In Kenya, this rhetoric shrinks the family to a single, patriarchal, heteronormative unit, and it is used to stigmatize households headed by single mothers, grandparents, same-sex parents, or found families. The African Child Policy Forum has observed that policies shaped by rigid family definitions tend to reduce state support for alternative care, leaving displaced children in chronic neglect.
This further feeds into a poverty loop. Children are cut off from their families by an ideology that then justifies underfunding the places that take them in. The Family Protection Bill, which resurfaced in this political cycle, is a case in point. Amnesty International warned it would legitimize discrimination against children from non-traditional families, pushing them away from services. The Kenya Children’s Rights Coalition notes that conservative moral panic around “family values” stalls the registration and funding of CCIs, based on the idea that only biological family care is legitimate.

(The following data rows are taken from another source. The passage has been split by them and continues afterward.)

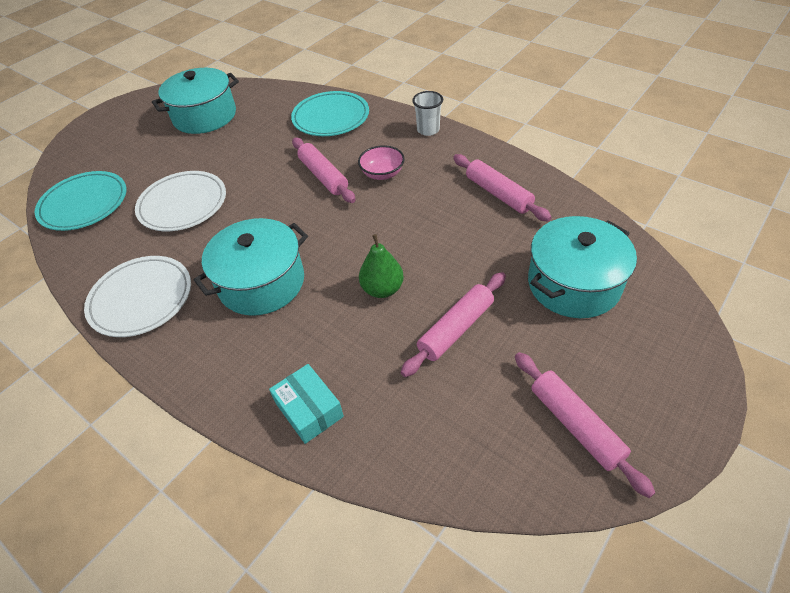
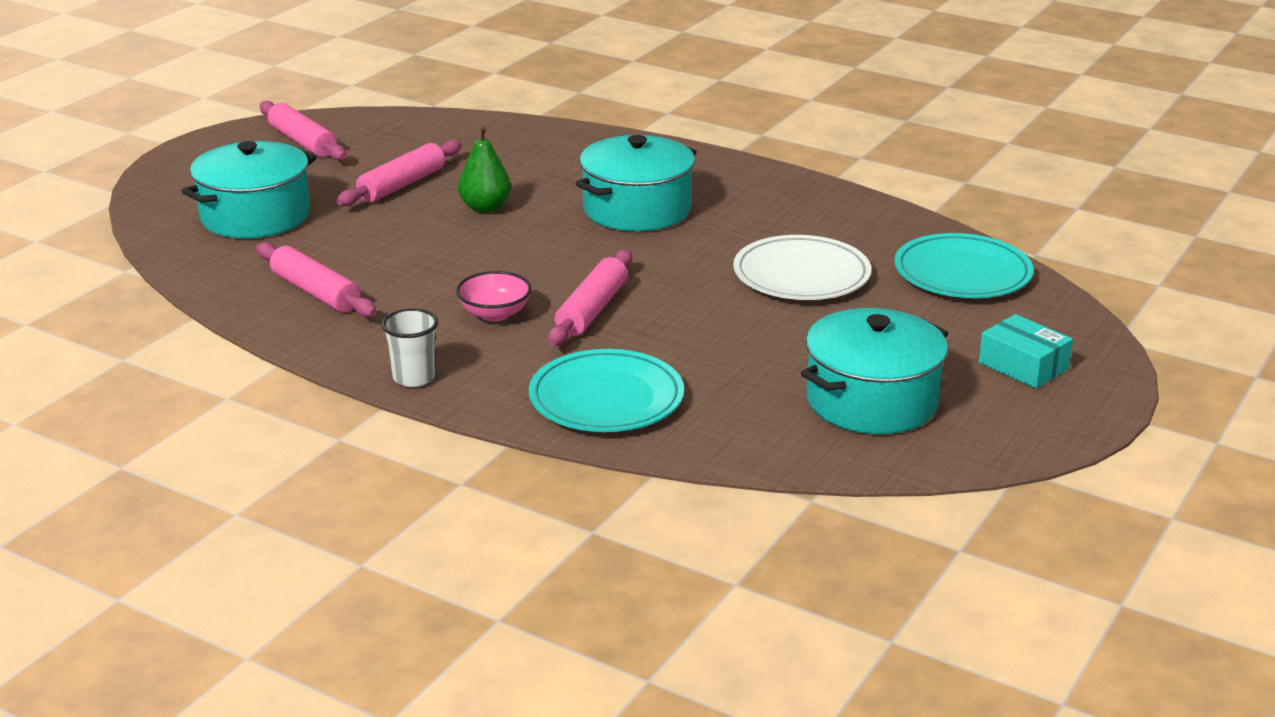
camera: 170 degrees right, 20 degrees down
white plate [84,256,191,337] -> none
turquoise box [269,364,344,444] -> turquoise box moved to [979,314,1073,389]
pink rolling pin [292,138,355,203] -> pink rolling pin turned 60 degrees clockwise [548,250,632,346]

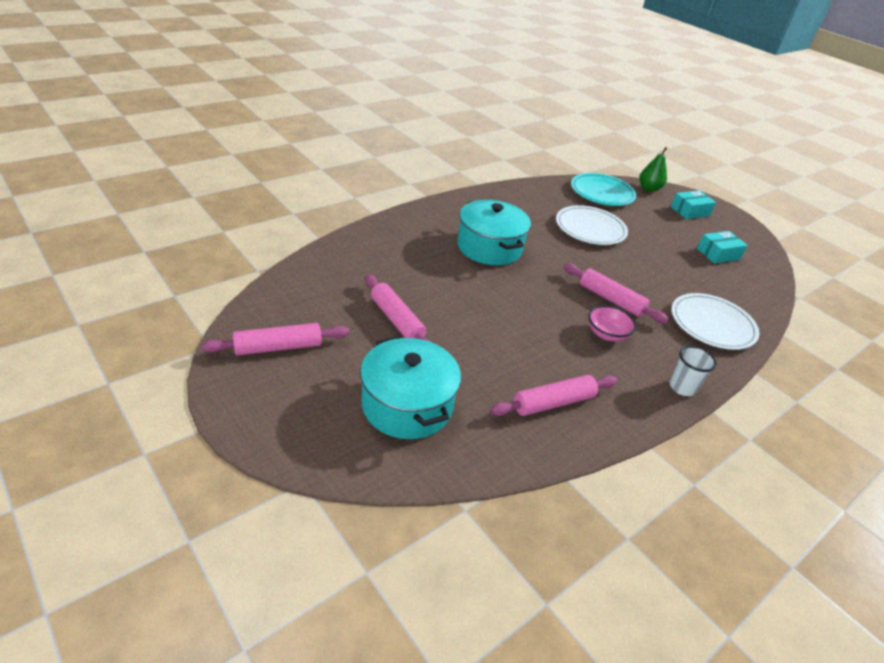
camera: 75 degrees left, 10 degrees up
green pear [458,126,511,213] -> green pear moved to [639,147,667,192]
turquoise plate [529,349,684,432] -> white plate [671,293,760,350]
turquoise pot [801,308,948,434] -> turquoise box [697,231,748,264]

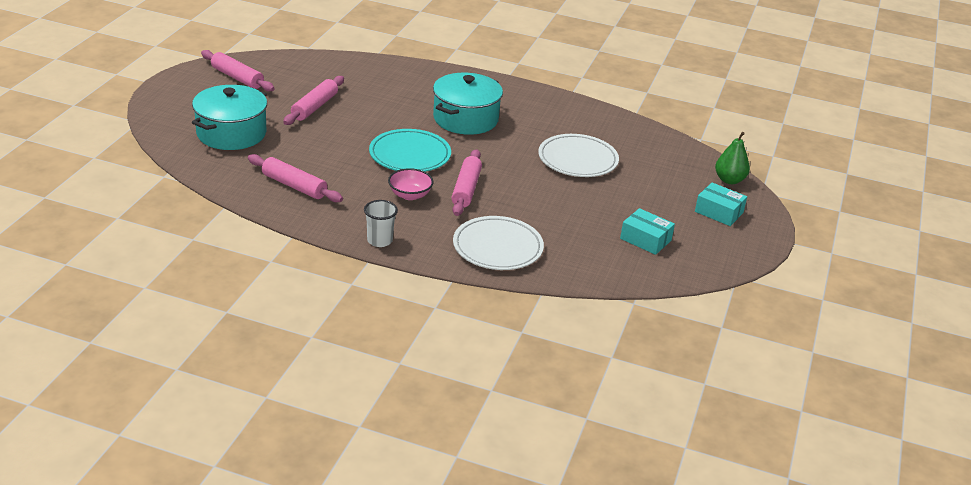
camera: 60 degrees right, 5 degrees down
turquoise plate [571,173,636,206] -> turquoise plate moved to [369,129,451,172]

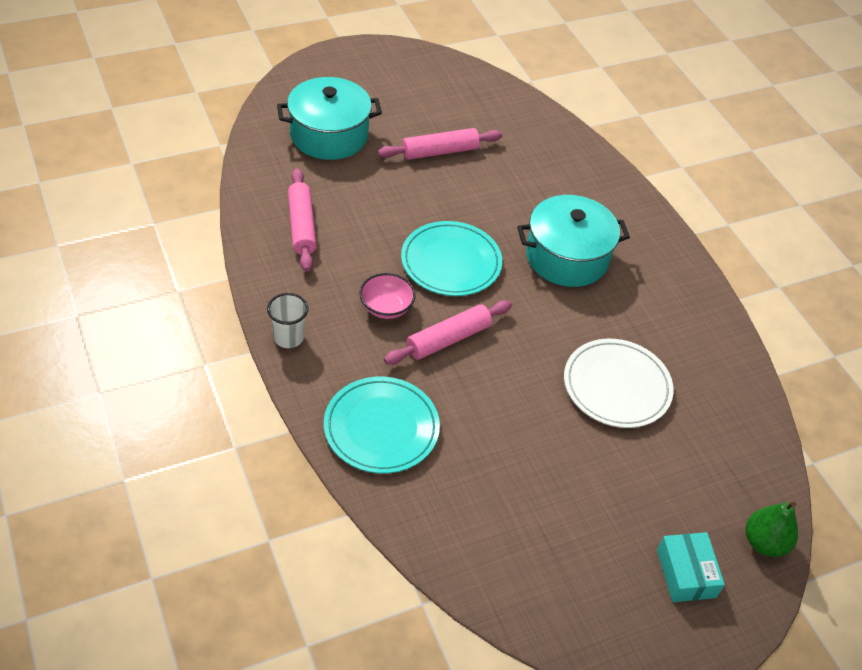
camera: 45 degrees right, 15 degrees up
pink rolling pin [201,50,275,92] -> none
white plate [453,216,544,270] -> turquoise plate [324,377,440,474]
turquoise box [620,208,675,255] -> none

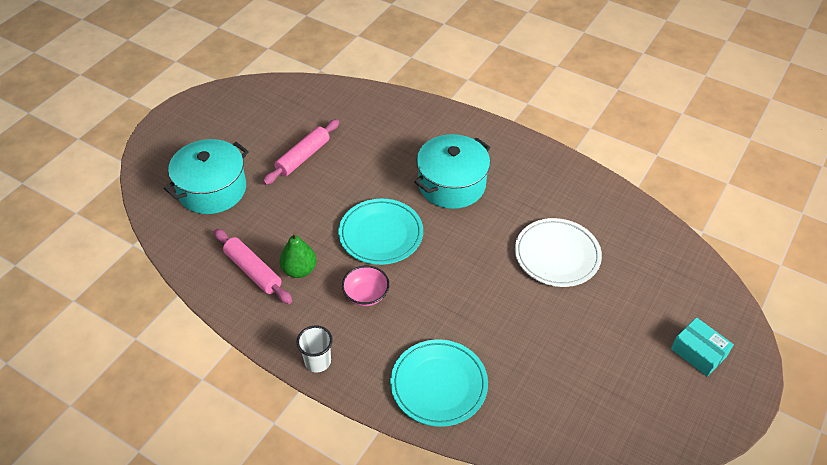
camera: 30 degrees left, 0 degrees up
pink rolling pin [384,300,512,365] -> none
green pear [746,502,798,557] -> green pear moved to [280,232,317,278]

When we gatekeep which families are legitimate, we are not putting in the work. We are quietly excusing ourselves from doing the real work, at the expense of the children who don’t fit our narrative.
So let us talk about the actual work.
Someone once said that human beings are just plants with complicated emotions. If you have ever tried to keep a plant alive, you will understand.
Child poverty is multidimensional; it goes beyond a shortage of money. We must also address access and build systems and structures that prevent children from being deprived in the first place.
If we are serious about sustainable care reform, there are no shortcuts around poverty. State and non-state agencies (looking at you, development partners) must prioritize mitigating poverty through:
- School meal programmes;
- Education support;
- Cash assistance and social security;
- Childcare services;
- Affordable housing for parents and caregivers;
- Psychosocial support;
- Legal recognition;
- Security…and the list goes on…because you’re a parent now.
But the interventions need to go beyond “throwing money at our problems” or giving the “shoulda, woulda, coulda” speech to parents and caregivers trapped by systematic socio-economic failures. The intersection between childcare and poverty must be interrogated and addressed holistically.
The history of CCIs in Kenya shows the damage one-dimensional approaches can do: Wandering child? Place them in a shelter and figure it out later. That was, and in too many places still is, the model. Grace and good vibes.
I believe one of the many pathways to reducing poverty in the context of childcare is to treat it as we would treat children in our own homes: with no shortcuts. We simply put in the work, the time, and the money—because: Every child, in every family is worthy of investment.
The author is a gender justice expert.